Ин смотрел, разинув рот, на окровавленную руку Лина и не мог вымолвить ни слова. Странно, он ведь много раз видел кровь, почему его это так напугало? Понятно — до него только сейчас впервые дошло, что мучитель и мучимый могут поменяться местами.
Лин к этому времени перестал визжать, окончательно стек на пол и теперь сидел у стены в неестественной позе и смотрел на меня остекленевшим взглядом.
— Никогда больше не прикасайся ко мне, — наставительно повторил я и отвернулся от него.
— Ну ты даешь, Ду, — сказал Ин. — Может, не стоило…
— Стоило, — оборвал его я. — Я никому не позволю относиться к себе как к одной из этих. Тебя это тоже касается.
— Да я… — забормотал Ин. — Я никогда…
— Знаю, — подтвердил я. — И даже не думай. Тут меня посетила дельная мысль.

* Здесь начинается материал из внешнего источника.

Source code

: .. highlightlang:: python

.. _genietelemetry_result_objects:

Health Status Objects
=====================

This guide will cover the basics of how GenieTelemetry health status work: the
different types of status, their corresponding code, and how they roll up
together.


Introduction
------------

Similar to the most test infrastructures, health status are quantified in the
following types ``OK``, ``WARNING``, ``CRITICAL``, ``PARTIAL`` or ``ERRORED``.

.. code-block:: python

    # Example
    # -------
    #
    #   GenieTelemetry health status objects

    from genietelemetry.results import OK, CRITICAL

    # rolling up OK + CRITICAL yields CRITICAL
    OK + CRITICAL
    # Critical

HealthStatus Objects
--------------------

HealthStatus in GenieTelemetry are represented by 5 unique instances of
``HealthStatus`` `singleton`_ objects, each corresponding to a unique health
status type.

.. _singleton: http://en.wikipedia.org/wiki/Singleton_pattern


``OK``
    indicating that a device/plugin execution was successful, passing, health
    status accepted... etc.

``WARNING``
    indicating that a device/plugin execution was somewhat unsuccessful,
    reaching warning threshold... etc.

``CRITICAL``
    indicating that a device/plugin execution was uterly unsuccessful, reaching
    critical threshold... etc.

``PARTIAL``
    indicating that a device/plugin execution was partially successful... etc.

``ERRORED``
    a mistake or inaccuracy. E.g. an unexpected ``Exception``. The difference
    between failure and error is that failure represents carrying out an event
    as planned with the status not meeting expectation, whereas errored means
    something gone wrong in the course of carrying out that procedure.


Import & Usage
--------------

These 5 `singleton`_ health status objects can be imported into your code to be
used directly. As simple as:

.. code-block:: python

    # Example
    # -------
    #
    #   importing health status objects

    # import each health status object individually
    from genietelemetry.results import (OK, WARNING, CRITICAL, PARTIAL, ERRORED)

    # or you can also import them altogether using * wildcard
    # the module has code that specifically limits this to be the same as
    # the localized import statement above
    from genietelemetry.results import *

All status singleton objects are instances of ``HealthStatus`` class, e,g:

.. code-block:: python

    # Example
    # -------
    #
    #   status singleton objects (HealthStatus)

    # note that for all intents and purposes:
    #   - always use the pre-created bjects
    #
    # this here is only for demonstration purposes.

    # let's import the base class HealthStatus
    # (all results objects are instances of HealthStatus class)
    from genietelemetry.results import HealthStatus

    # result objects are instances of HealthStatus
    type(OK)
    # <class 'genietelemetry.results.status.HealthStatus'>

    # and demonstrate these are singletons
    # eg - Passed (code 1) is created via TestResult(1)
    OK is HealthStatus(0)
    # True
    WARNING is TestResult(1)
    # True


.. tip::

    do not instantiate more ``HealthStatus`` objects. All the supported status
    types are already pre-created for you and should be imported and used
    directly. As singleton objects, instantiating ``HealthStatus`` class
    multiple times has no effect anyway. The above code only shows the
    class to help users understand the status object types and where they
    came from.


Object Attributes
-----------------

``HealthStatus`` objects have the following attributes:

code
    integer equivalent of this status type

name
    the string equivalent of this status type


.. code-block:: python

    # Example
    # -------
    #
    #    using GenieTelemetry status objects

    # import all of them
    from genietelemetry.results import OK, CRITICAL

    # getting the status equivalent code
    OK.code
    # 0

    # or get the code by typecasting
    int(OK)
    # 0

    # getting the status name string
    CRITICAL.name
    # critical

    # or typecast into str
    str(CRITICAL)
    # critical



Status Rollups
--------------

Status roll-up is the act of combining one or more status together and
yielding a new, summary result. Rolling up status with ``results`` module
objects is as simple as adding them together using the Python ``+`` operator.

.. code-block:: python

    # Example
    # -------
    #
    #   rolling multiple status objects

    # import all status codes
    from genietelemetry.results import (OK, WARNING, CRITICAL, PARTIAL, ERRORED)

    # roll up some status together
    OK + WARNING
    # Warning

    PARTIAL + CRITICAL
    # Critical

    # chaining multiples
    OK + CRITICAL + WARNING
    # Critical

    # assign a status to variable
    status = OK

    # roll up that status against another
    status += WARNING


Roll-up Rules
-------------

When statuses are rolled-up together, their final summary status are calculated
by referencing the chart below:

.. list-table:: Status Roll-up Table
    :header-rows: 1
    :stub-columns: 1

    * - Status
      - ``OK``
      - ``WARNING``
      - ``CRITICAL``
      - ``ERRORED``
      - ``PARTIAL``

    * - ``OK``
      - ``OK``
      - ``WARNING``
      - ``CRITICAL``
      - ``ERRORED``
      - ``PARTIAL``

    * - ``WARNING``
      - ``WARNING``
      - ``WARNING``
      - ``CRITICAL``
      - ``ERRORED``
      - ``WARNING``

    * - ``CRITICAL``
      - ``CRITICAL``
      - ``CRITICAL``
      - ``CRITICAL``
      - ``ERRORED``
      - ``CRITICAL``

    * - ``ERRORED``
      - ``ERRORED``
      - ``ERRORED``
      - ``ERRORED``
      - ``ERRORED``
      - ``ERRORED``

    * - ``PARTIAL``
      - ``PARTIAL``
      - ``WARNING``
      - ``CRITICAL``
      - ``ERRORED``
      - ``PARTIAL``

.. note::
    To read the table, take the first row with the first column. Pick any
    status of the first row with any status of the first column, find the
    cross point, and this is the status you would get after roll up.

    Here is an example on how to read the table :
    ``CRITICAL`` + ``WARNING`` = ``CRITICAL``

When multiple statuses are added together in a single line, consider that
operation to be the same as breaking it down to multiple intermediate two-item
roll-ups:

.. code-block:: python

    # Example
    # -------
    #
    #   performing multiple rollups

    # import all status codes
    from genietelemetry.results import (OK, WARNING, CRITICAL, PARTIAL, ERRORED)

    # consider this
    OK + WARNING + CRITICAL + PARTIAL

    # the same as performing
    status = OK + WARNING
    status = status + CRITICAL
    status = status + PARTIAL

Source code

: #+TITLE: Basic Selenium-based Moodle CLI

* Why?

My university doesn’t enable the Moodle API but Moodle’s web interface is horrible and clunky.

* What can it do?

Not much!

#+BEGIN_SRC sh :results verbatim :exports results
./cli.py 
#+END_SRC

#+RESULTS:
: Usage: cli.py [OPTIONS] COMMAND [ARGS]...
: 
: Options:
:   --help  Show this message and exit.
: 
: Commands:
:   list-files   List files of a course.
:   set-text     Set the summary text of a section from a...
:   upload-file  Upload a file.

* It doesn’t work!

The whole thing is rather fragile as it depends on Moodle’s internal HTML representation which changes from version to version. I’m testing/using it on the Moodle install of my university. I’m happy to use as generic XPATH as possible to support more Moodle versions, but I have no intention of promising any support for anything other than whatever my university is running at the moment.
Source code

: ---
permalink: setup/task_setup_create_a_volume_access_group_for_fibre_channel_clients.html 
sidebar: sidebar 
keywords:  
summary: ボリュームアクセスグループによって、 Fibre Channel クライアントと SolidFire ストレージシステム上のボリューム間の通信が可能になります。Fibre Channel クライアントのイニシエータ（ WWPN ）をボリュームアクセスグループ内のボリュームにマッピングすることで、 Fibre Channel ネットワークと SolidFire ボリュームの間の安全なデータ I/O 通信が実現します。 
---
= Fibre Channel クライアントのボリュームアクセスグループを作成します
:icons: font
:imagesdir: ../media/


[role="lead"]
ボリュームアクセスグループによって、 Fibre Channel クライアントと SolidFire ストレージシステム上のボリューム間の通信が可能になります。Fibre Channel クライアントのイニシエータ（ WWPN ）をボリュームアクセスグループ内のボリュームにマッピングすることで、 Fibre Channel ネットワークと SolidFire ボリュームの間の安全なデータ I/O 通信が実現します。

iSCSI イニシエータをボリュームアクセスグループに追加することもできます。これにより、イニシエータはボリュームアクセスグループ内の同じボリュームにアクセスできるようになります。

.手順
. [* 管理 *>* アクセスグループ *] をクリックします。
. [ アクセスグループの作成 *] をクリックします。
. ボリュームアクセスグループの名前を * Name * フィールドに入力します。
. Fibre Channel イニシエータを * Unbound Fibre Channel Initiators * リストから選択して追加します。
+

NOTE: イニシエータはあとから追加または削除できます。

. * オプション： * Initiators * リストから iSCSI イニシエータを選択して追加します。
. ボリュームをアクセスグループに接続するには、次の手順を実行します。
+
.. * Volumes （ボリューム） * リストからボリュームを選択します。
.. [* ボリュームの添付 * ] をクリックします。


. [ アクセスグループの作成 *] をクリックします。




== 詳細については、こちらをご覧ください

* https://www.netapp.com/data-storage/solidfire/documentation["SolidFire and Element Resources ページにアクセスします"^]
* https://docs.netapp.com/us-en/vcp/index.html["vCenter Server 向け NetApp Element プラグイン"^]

— Слушай, Ин, — сказал я, — может, мы с тобой вместе развлечемся? Я имею в виду, вот этого возьмем, — я указал на узника, — Эзерлей возьмем, ну, ту самку, и… придумаем Что-нибудь этакое.
— Можно, — неуверенно сказал Ин. — Но…
— Что такое?
— Ну… этого Лин брал…
Я обратился за разъяснением к памяти тела и узнал, что у этих моральных уродов тоже есть свои правила поведения. Кто вывел узника из камеры, тот и является его хозяином до тех пор, пока не вернет жертву обратно или не доставит умерщвленное тело в крематорий. Другие маньяки могут участвовать в экзекуции только с разрешения временного хозяина пытаемого.
— Лин, ты не против? — поинтересовался я. Лин не отреагировал.
— Он не против, — обратился я к Ину. — Пойдем. Заодно покажешь, как забирать узников.
— Ты что, никогда в тюрьму не заходила? — удивился Ин.
— Никогда, — подтвердил я. — Но надо же когда-то начинать, не правда ли?
— У тебя что-то случилось? — заинтересовался Ин.
— Случилось, — согласился я. — Много чего случилось. Можно, я тебя избавлю от подробностей? Пока злость не пройдет.
— Да — да, конечно, — быстро сказал Ин. Остаток пути мы прошли молча.
Идти пришлось недолго, не более минуты. Внутренняя тюрьма по виду ничем не отличалась от остальной чаш заведения — те же серые стены, тот же красно — коричневый ковер на полу, тот же неяркий свет, который всегда позади.
— Здесь, — неожиданно сказал Ин.
— Что здесь? — не понял я. — Эти двери ведут прямо в камеры?
— Конечно. Ты уже выяснила, где эта самка?
Ин так уверенно говорил, как будто не сомневался, что я могу это сделать. И точно могу.